Figure 16 shows T_a and T_b plots of the PEI–Cr₂O₃ nanocomposite with individual wt.%, and a consolidated plot involving all the results of the 0.25, 0.50, 0.75, and 1.00 wt.% sensors. From Fig. 16 and Table X, it is concluded that the 0.25 wt.% PEI–Cr₂O₃ nanocomposite sensor shows a quick response time of 20 s and a recovery time of 22 s, compared to the other sensors.

Fig. 16

Ta and Tb plots of (a) 0.25 wt.%, (b) 0.50 wt.%, (c) 0.75 wt.%, and (d) 1.00 wt.% of Cr₂O₃ in PEI samples.

Table X Individual T_a and T_b of PEI–Cr₂O₃ nanocomposite sensors for different wt.%

Conclusions

In this empirical research, the pertinent materials chosen for the efficient sensing of CO₂ were PEI and Cr₂O₃ used with diverging weight percentages at room temperature.
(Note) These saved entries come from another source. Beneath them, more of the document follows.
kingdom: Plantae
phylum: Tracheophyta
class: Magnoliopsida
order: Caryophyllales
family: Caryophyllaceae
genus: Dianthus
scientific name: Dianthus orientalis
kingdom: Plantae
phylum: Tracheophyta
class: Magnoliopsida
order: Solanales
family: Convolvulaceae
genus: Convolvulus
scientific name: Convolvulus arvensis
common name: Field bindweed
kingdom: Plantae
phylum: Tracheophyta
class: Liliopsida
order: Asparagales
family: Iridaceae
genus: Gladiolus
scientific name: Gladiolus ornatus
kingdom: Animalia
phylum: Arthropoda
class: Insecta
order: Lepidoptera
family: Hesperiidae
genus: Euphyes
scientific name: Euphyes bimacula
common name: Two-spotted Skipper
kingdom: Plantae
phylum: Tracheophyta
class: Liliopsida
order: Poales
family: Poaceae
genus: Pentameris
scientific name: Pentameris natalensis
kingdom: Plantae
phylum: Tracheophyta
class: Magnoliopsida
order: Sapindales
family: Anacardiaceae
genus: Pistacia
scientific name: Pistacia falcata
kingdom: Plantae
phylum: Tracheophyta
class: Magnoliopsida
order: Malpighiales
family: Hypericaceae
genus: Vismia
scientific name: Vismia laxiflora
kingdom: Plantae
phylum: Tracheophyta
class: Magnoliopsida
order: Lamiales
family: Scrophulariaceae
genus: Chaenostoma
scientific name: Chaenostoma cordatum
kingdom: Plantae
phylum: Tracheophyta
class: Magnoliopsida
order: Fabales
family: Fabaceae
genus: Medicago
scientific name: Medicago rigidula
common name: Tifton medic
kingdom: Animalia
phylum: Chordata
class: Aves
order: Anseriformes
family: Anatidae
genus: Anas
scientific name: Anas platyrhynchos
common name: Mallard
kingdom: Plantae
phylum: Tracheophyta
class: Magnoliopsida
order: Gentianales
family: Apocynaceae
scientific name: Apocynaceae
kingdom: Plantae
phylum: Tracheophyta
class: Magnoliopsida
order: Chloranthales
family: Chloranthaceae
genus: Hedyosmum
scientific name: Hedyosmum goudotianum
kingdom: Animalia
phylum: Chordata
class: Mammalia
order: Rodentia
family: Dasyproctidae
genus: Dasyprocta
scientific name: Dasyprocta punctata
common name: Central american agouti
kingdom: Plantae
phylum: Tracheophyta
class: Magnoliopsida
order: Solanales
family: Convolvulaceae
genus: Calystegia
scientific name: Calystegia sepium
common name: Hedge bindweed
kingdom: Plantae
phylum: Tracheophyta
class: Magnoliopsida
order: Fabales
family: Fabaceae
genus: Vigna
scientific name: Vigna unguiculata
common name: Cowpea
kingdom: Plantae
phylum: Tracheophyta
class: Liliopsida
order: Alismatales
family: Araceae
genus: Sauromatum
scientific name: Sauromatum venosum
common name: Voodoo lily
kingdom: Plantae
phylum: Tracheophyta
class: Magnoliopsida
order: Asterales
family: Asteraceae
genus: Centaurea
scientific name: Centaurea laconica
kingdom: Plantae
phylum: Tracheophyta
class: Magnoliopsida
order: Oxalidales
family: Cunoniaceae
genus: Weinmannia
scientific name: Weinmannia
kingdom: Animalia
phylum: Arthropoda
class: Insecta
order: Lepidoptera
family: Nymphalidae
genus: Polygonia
In addition, PEI–Cr₂O₃ nanocomposite film of diverse Cr₂O₃ concentrations was fabricated by drop-casting sensitive films on IDE. The IDEs were created by the copper clad to serve as a substrate. X-ray diffractometry studies showed the crystalline nature and peaks at 24.501, 34.501, 37.001, 42.501, 50.001, and 54.501, which ensures the synthesis of Cr₂O₃. The interplanar distance of the synthesized Cr₂O₃ varied from 0.16 nm to 0.36 nm, and the crystallite size of the maximum at 34.501 is 13.81 nm. The UV–visible spectra analysis of the synthesized Cr₂O₃ shows strong absorption peaks at 298.4 nm, 420.8 nm, and 584 nm. The band gaps obtained from the Tauc plots for the absorption peaks were 2.093 eV, 2.955 eV, and 4.155 eV. FESEM investigation of the agglomerated flower-like shape of the Cr₂O₃ nanoparticles was at 500 and 100 nm dimensions. EDAX spectra of the Cr₂O₃ nanoparticles showed peaks relevant to chromium and oxygen due to the high purity of the Cr₂O₃ nanoparticles. Due to the interaction of PEI and Cr₂O₃ with CO₂ and N₂, the resistance of the sensors reduces as the wt.% of PEI–Cr₂O₃ increases. The sensitivity of the PEI–Cr₂O₃ sensors increased gradually until the CO₂gas of 1000 ppm, and, afterwards, it decreased deliberately, and a maximum sensitivity% of 1.23 was obtained for the 1.0 wt.% PEI–Cr₂O₃ sample. The repeatabilities of the 0.25 wt.%, 0.50 wt.%, 0.75 wt.%, and 1.00 wt.% of PEI–Cr₂O₃ nanocomposite sensors were similar. Hence, it can be determined that the repeatability of the 1.00 wt.% sensor was better than the others. The 0.25 wt.% PEI–Cr₂O₃ nanocomposite sensor shows a quick response time of 20 s and a recovery time of 22 s.